Member Reviews

History was written by the men, but women played their own roles, if not more than the men.
Sisters of Richard III Plantagenet Daughters of York by Sarah Hodder is a non-fiction book that focus on three women who were players in the War of the Roses. Anne of York, Elizabeth of York (not to be confused with Princess Elizabeth of York, who became the Tudor Queen), and Margaret, Duchess of Burgundy were the sisters of two kings, aunts to (possibly) two kings, and great Aunt to a third.
Margaret of Burgundy is the more well known sister of the three, having been married by her brother Edward IV to the Duke of Burgundy, despite (or in spite depending on how you look at it) the wishes of the Earl of Warwick, known as the Kingmaker. She advocated for the rights of York from afar, and when her brother Richard III was toppled at the battle of Bosworth, she took the charge against Henry VII, sending multiple (maybe even real) “nephews” against the king to restore York to the throne. She had a hand in the marriage of her step daughter, helped rule the duchy for many years, and held her own against the male rulers of the day. Both Anne and Elizabeth of York married nobles who were loyal to their brother Edward IV, and lived out their lives as players in his court and then that of Richard III, and then tried to survive the reign of the first Tudor king.

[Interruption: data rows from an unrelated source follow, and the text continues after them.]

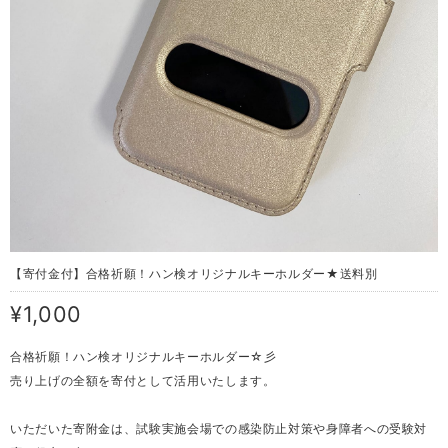
【寄付金付】合格祈願！ハン検オリジナルキーホルダー★送料別
¥1,000
合格祈願！ハン検オリジナルキーホルダー☆彡
売り上げの全額を寄付として活用いたします。
いただいた寄附金は、試験実施会場での感染防止対策や身障者への受験対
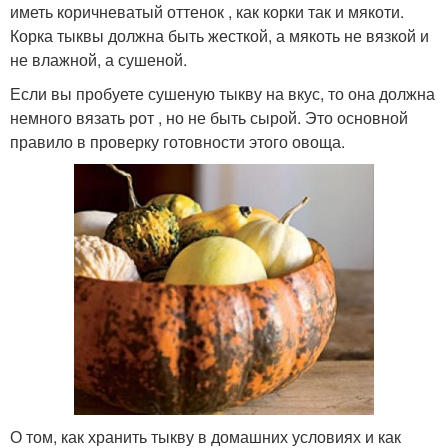
иметь коричневатый оттенок , как корки так и мякоти.
Корка тыквы должна быть жесткой, а мякоть не вязкой и
не влажной, а сушеной.
Если вы пробуете сушеную тыкву на вкус, то она должна
немного вязать рот , но не быть сырой. Это основной
правило в проверку готовности этого овоща.
О том, как хранить тыкву в домашних условиях и как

While this is not the fault of the author in anyway, it is hard to write a book on women on who there is not full documentation on their lives from start to finish. All three women were born in a time where woman were lucky to even have their death date recorded, and certainly not their birth. Many women have been lost to time, finding themselves recorded in history on a slat of stone with the date of death and their relationship to a man as the only proof they lived. And so, in writing a novel about these three women, it is inevitable that a majority of their stories focus on the men who their lives focused on. Hodder did a wonderful job with the material she had available, and the book does not read like some stiff history text book. She gives life to these women, and makes me want to know more about them.
Thank you so much to Pen & Sword Publishing and NetGalley for the E-ARC.

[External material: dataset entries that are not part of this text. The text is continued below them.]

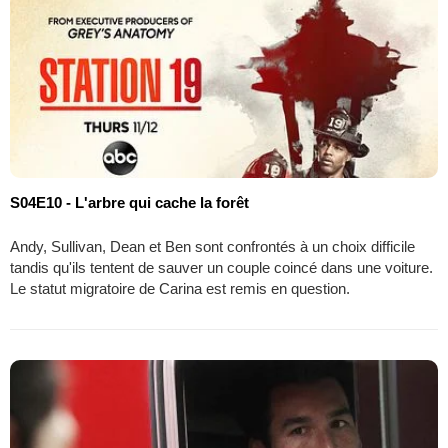
S04E10 - L'arbre qui cache la forêt
Andy, Sullivan, Dean et Ben sont confrontés à un choix difficile
tandis qu'ils tentent de sauver un couple coincé dans une voiture.
Le statut migratoire de Carina est remis en question.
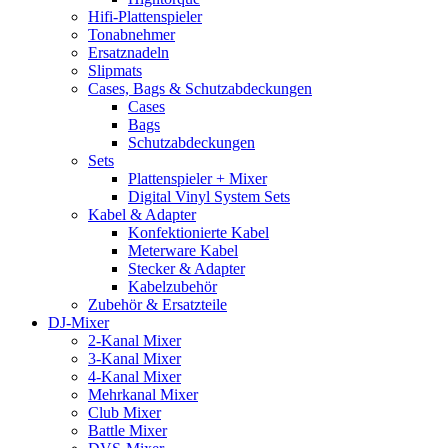
Hifi-Plattenspieler
Tonabnehmer
Ersatznadeln
Slipmats
Cases, Bags & Schutzabdeckungen
Cases
Bags
Schutzabdeckungen
Sets
Plattenspieler + Mixer
Digital Vinyl System Sets
Kabel & Adapter
Konfektionierte Kabel
Meterware Kabel
Stecker & Adapter
Kabelzubehör
Zubehör & Ersatzteile
DJ-Mixer
2-Kanal Mixer
3-Kanal Mixer
4-Kanal Mixer
Mehrkanal Mixer
Club Mixer
Battle Mixer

I love this period of time and loved reading more about the sisters of Richard III, the king who seemed to be cursed due to the lost Princes in the Tour. I enjoyed the well written and told story of his sisters as they went onto become well known women in history, powerful women especially Maggie who became Queen of Scotland - someone I wouldn't want to get on the wrong side of.
A fanastic journey into the past with Sarah's storytelling of a period after The War of the Roses or the Hundred Years War before the Tudors came along.